### Records shown
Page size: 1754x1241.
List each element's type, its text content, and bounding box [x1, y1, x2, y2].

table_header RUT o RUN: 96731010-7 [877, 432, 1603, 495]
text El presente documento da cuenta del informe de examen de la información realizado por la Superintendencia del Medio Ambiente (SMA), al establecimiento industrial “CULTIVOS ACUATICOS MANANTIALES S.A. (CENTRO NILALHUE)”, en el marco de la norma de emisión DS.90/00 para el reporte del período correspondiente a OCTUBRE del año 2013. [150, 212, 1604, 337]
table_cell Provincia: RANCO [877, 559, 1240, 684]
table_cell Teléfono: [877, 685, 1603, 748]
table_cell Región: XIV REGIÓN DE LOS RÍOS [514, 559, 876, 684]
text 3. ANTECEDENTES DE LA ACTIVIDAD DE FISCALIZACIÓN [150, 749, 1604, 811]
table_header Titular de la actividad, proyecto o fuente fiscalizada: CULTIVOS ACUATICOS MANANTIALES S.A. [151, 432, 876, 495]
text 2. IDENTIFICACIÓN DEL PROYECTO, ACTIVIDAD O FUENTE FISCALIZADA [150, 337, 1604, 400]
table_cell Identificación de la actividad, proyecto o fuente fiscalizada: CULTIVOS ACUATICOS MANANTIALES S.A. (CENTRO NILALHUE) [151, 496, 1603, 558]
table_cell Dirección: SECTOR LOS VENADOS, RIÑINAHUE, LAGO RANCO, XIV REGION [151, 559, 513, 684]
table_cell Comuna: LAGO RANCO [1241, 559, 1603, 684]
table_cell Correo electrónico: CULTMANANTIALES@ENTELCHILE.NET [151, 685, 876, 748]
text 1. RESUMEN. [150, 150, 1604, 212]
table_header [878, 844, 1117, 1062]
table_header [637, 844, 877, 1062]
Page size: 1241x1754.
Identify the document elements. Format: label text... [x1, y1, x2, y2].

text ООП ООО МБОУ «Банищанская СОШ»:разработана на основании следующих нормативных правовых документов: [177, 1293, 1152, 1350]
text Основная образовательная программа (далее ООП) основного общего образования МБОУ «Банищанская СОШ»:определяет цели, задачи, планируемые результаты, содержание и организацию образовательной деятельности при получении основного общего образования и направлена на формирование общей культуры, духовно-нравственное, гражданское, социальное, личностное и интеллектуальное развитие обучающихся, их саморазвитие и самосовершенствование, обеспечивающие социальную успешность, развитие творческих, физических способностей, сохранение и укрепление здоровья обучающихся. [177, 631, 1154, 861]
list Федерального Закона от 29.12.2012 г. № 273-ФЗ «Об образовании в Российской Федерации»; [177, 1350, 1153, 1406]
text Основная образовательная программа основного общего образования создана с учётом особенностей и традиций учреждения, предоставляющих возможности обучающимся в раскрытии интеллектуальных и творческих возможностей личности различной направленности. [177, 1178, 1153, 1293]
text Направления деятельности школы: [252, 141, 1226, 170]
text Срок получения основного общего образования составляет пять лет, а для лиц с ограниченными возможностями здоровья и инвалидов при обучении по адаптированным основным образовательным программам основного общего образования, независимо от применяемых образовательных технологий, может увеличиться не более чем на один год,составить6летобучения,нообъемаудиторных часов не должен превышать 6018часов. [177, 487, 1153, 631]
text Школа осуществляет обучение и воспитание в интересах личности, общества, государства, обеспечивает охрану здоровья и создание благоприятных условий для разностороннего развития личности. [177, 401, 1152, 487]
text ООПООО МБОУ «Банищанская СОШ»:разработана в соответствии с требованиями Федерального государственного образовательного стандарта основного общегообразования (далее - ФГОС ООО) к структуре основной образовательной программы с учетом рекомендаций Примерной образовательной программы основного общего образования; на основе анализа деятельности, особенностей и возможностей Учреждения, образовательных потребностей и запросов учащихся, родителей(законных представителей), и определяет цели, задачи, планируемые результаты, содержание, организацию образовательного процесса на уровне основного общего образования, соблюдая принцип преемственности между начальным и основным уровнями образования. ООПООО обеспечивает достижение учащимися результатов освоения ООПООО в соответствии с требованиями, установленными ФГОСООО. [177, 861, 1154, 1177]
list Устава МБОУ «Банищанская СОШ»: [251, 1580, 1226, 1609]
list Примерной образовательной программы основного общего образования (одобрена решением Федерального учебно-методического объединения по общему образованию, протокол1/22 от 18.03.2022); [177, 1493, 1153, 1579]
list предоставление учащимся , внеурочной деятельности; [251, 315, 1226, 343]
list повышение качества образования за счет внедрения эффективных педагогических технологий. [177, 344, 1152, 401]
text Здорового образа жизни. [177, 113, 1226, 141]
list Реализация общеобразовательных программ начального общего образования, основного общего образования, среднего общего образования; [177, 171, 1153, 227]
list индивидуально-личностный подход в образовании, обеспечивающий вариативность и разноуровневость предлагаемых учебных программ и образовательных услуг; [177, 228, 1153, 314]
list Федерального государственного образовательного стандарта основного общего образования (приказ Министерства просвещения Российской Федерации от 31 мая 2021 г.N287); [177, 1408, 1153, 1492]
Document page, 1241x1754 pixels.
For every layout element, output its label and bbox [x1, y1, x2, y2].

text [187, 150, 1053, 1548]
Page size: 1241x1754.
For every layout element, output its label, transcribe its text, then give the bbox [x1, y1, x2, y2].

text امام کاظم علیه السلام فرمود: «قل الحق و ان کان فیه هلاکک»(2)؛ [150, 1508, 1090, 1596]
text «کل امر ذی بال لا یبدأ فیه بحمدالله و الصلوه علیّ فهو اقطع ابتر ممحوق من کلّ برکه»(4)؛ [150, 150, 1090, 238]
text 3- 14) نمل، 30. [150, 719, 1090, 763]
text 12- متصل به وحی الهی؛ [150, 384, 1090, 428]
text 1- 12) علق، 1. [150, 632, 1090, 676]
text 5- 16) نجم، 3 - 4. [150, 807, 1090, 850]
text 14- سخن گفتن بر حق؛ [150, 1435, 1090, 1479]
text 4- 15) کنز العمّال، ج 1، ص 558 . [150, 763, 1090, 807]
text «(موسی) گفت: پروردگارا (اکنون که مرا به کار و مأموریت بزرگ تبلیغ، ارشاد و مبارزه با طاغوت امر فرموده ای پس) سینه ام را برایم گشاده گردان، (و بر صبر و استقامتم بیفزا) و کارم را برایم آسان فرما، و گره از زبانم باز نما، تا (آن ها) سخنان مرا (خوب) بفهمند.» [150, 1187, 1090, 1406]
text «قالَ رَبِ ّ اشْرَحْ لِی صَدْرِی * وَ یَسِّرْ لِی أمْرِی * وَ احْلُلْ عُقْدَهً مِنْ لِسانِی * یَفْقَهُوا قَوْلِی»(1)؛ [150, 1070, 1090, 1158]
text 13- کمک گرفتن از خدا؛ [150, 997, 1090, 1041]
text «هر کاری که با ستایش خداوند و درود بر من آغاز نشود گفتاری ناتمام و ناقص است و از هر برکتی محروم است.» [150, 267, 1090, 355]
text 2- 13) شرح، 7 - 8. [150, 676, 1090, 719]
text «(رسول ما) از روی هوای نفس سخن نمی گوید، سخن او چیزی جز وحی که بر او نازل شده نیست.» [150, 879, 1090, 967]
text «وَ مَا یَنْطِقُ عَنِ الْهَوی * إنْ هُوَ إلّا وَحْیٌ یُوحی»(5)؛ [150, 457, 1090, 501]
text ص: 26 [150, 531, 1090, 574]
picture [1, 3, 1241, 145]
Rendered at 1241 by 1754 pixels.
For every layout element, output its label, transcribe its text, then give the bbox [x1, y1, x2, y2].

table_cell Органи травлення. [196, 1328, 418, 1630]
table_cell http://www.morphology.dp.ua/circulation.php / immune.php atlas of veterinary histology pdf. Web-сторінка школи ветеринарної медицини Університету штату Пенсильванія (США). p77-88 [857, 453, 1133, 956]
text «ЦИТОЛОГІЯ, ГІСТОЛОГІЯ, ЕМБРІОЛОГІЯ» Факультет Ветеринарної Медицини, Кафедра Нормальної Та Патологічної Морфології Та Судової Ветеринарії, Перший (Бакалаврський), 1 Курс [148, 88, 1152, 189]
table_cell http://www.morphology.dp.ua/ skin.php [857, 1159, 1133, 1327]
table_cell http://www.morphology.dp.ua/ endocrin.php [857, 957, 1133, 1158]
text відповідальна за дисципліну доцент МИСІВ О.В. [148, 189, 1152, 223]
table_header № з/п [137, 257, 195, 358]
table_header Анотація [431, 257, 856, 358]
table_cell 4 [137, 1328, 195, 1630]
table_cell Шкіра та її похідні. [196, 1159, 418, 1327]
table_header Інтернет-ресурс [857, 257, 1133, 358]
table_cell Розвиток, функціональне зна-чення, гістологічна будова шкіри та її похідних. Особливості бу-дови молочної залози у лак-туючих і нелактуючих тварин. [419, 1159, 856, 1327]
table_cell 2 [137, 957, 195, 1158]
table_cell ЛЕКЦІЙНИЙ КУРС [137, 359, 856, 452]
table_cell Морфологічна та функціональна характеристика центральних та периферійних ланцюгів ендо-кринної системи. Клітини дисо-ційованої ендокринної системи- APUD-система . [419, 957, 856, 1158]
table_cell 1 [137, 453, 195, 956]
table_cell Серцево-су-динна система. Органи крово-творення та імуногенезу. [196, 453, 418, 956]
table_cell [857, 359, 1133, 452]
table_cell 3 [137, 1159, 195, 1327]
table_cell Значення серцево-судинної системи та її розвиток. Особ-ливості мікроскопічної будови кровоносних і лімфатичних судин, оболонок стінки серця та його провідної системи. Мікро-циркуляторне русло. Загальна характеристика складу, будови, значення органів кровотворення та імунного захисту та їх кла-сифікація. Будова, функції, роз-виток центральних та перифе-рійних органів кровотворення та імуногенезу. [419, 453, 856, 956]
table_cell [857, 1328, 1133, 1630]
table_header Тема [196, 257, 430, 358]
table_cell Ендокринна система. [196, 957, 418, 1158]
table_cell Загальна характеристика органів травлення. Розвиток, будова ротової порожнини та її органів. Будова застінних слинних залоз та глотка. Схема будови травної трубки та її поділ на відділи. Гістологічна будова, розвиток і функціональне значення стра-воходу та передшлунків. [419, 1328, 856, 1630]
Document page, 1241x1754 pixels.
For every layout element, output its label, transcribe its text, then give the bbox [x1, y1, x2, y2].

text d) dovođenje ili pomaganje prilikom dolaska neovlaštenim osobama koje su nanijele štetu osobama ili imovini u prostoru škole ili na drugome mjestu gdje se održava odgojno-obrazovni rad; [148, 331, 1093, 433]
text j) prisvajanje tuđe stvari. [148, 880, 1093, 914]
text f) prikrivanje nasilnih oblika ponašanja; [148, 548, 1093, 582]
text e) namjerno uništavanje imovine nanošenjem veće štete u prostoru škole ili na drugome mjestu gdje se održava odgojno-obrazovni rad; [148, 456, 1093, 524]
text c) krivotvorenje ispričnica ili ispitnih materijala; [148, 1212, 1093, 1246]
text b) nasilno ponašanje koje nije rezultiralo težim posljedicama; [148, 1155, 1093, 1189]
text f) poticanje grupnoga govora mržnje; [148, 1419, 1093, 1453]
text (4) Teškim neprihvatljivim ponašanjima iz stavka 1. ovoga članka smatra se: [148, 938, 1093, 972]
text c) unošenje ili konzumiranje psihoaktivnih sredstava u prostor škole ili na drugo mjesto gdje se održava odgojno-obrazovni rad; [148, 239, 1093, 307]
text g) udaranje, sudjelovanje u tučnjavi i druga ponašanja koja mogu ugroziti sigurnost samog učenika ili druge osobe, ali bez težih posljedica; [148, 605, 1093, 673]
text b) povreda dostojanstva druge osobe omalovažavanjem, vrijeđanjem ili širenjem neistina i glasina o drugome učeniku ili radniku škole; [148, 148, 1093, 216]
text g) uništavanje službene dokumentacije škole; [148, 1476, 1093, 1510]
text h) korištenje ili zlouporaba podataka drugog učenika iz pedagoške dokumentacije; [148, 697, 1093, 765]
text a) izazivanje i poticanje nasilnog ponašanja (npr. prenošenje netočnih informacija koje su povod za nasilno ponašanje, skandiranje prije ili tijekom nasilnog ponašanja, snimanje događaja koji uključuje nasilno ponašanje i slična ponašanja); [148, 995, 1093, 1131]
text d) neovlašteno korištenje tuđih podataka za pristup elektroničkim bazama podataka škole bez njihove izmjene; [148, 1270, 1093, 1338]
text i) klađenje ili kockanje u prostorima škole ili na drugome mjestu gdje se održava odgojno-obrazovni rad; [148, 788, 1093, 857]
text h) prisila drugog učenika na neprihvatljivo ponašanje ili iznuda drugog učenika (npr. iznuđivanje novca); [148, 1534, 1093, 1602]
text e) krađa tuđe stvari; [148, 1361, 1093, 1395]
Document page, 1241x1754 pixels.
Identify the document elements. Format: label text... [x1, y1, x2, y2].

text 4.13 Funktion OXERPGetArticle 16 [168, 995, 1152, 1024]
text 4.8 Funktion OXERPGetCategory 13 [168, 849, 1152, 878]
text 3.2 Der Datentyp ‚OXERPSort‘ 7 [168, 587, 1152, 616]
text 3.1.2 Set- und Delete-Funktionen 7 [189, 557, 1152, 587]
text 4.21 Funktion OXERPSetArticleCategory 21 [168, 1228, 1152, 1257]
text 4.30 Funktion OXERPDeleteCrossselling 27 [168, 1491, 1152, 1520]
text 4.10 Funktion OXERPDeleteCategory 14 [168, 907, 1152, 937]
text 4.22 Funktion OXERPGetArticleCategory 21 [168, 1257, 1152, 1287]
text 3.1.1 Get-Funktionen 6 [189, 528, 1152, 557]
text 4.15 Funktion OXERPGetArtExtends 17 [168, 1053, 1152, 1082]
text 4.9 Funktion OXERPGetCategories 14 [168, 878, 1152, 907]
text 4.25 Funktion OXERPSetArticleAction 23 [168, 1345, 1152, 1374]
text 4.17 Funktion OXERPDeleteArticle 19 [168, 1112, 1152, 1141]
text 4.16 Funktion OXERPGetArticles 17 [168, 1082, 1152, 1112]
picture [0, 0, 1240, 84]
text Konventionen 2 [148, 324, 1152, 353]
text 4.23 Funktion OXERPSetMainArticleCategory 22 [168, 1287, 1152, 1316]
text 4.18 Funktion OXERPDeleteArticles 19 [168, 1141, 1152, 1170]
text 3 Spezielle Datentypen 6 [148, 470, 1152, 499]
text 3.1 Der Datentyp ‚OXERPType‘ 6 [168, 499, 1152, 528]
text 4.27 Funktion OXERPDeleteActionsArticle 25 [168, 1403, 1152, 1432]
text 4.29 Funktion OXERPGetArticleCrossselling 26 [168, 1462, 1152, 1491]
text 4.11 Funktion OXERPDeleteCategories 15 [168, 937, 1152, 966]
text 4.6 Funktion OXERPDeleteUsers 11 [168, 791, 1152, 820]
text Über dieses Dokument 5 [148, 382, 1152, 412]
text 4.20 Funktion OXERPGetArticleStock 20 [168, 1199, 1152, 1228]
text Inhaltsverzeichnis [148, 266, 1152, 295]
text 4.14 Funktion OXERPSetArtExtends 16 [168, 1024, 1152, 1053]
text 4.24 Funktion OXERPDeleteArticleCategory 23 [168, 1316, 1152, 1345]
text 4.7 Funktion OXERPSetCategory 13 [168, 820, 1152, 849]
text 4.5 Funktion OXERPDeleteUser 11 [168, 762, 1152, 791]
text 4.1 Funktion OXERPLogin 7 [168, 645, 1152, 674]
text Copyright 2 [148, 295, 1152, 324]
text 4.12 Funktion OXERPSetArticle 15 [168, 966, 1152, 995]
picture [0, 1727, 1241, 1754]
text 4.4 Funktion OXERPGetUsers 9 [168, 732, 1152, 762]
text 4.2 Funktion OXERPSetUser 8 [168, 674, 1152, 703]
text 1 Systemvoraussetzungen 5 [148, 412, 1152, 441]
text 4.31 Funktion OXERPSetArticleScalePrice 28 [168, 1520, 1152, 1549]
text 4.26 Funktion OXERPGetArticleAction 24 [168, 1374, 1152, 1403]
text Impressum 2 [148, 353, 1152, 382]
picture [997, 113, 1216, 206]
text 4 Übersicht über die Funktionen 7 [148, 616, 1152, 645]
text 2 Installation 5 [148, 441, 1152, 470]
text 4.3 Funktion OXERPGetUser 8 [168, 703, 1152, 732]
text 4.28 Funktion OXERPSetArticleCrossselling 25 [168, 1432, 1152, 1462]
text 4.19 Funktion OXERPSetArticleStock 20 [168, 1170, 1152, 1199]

### About this task
Lines with the string "učenika": pick each one out of the material and return it.

### Reply to the task
text g) udaranje, sudjelovanje u tučnjavi i druga ponašanja koja mogu ugroziti sigurnost samog učenika ili druge osobe, ali bez težih posljedica; [148, 605, 1093, 673]
text h) korištenje ili zlouporaba podataka drugog učenika iz pedagoške dokumentacije; [148, 697, 1093, 765]
text h) prisila drugog učenika na neprihvatljivo ponašanje ili iznuda drugog učenika (npr. iznuđivanje novca); [148, 1534, 1093, 1602]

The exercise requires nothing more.